But María had not listened to her spiteful sketch of the Marquis de Fúcar. She heard nothing but the tumult in her own soul, the storm of a rebellion, of a revolution, like the stormy rousing of a sleeping crowd. The serpent that lay brooding in her heart suddenly brought forth a swarm of others that started into life, alert and vicious, gnawing, and vomiting fire. Her jealousy took the form of a legion of invisible reptiles, stinging and scorching her on every side; this was in fact the guise under which it presented itself to her imagination, which always conceived of mental experiences as analogous to physical sensations; to her a pleasure was actually a caress, and a pain a blow or a pinch or a stab. The poor saint and martyr had never in her life before felt anything like this, and she did not know what it meant. Her grief was compounded with terror and surprise, and the shock was so great that she forgot to turn to God, as might have seemed natural, or to pray for patience or resignation.

What was this? It was the Real suppressing the Artificial; the woman’s heart asserting its supremacy through the agency of a revolt of its imprisoned, but genuine, emotions. It was an entire revolution of woman’s nature claiming its rights, and throwing off all that was false and assumed to raise the triumphant standard of truth and of that nobler part which—whether she be lover, wife, or mother, good or bad—makes her a true woman; makes her the other half of man—the Eve to Adam—whether faithful or faithless, a heroine or a baggage. This revolution is sometimes occasioned by the passion of love; but not invariably, because love in its innocent simplicity yields to the sophistries and treacherous blandishments of its brother mysticism. What never fails to stir it up is the brutal and overwhelming passion of jealousy, so well painted by Calderon as the hydra whose double nature, diabolical and seraphical, betrays its birth as the hybrid offspring of Love, which is divine, and Envy, the daughter of all the devils. The sudden frenzy that had sprung up in María’s soul was more akin to its mother Envy than to its father Love. It was an instrument of torture and torment, a rack without respite, a fire that grew fiercer each instant. Her bigotry was suddenly shattered like a tower that has been undermined and blown to the winds. At that moment her soul was dark; God utterly eclipsed. With a cry of anguish and clasping her head in her hands she exclaimed: “Wretch! But you shall pay dearly for it!”

Just at this juncture her mother entered the room and perceiving that María had learnt all, she threw herself into her arms. María had no tears; her eyes were dry and sparkling. The marquesa puckered her face up to shed a tear she had ready, as we are prepared with sighs as we enter the house of death.

“Do not suppress your grief, my darling child. I see you know the worst. I would not have told you for fear of agitating your tender soul ... be calm. Pilar has told you? It is horrible, atrocious! but perhaps not irremediable.... For days I have been miserable; but be calm; let me see you resigned.”

Pilar thought it was her turn to speak again.

“The atrocity,” she said, “is all the greater under the circumstances. It is a villainous thing to betray any woman, but a saint like you.... What is society coming to? In its passion for abolishing it will at last abolish the soul! Oh! c’est dégoutant! and then the wretches wonder that a handful of brave men stand forth, determined that God shall not be pensioned off. They are furious because a standard is raised to rally those who are ready to do battle for Religion, the Mother of Duty. If they are conquered through treachery, which nowadays triumphs everywhere, they will return to the charge ... they will return again and again, till at last....”

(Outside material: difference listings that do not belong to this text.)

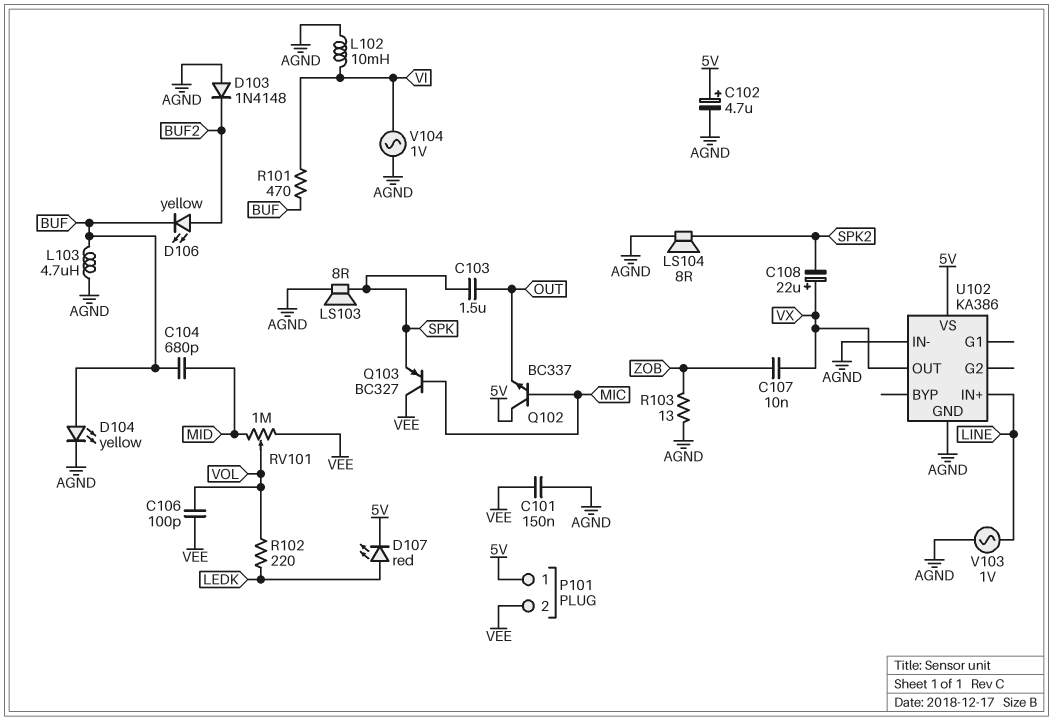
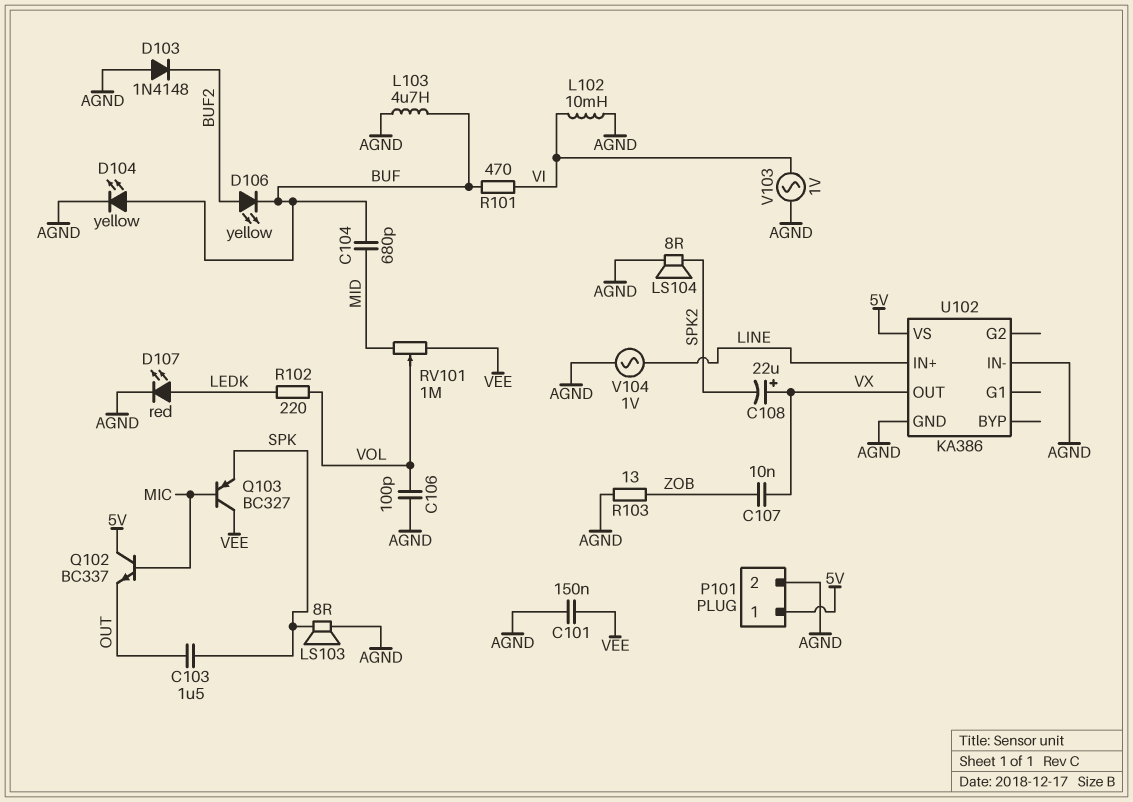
C102: 4.7uF (plus 5V, minus AGND) -> none
C106: 100pF (VEE, VOL) -> 100pF (AGND, VOL)
D107: LED red (A LEDK, K 5V) -> LED red (A LEDK, K AGND)
P101 pin 2: VEE -> AGND
V103: AC 1V (AGND, LINE) -> AC 1V (AGND, VI)
V104: AC 1V (AGND, VI) -> AC 1V (AGND, LINE)

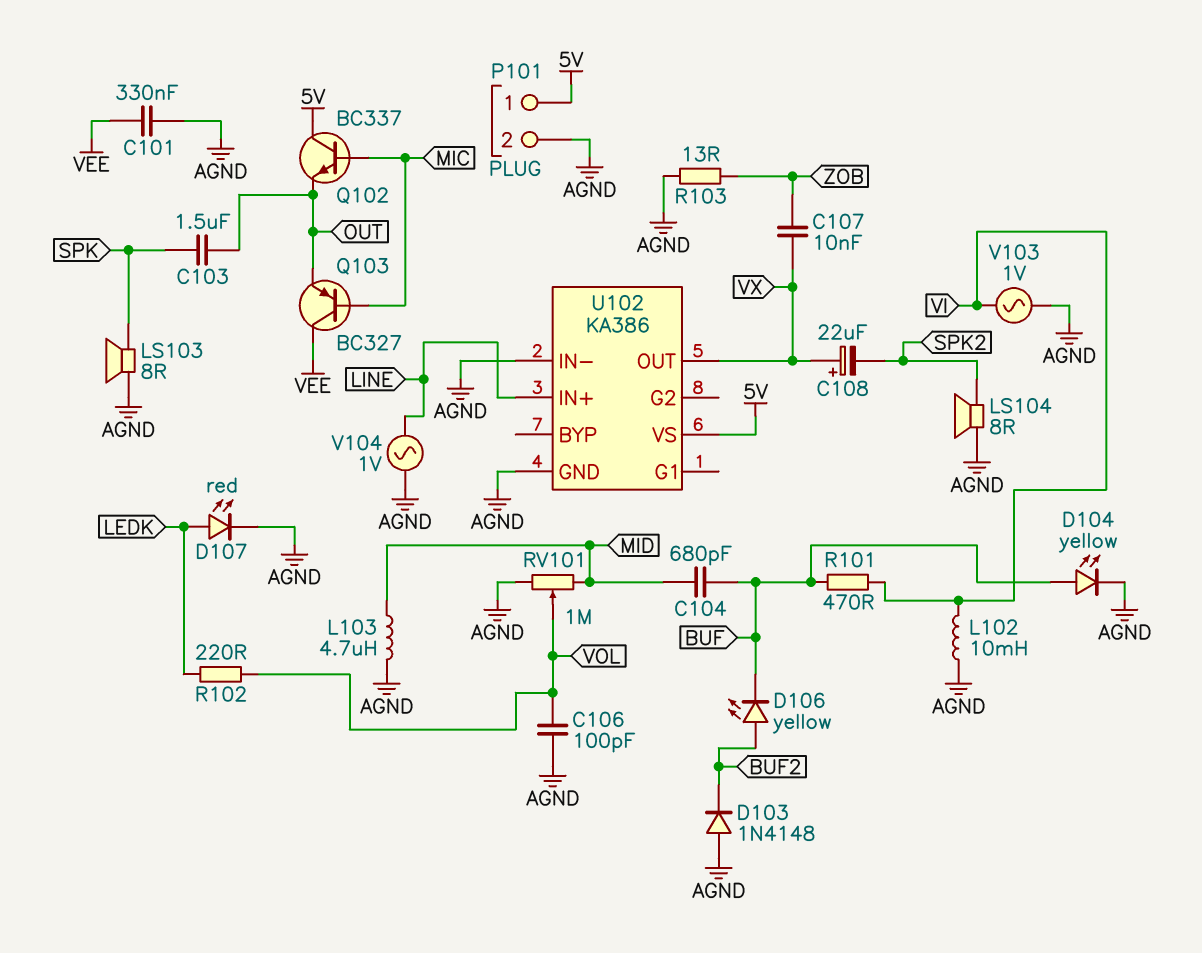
C101: 150nF (AGND, VEE) -> 330nF (AGND, VEE)
L103: 4.7uH (AGND, BUF) -> 4.7uH (AGND, MID)
Q103: PNP BC327 (B MIC, C VEE, E SPK) -> PNP BC327 (B MIC, C VEE, E OUT)
RV101: 1M (MID, VEE, wiper VOL) -> 1M (AGND, MID, wiper VOL)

As she spoke she had risen, and was now standing in front of a mirror that formed the door of a wardrobe and contemplating her interesting person, twisting from side to side to study the fall of her elegant mantle and the effect of her fashionable hat. Her dainty, ungloved hands arranged here a pleat and there a curl; and then she returned to her seat.

“Did you hear that he is living there?” said the marquesa to her daughter and softening the words with a kiss.

“With her?” cried María drawing aside from her mother’s embrace. “Where?”

“At Carabanchel. Leon was so reckless as to take a lodging close to Suertebella. There is a way through the park.”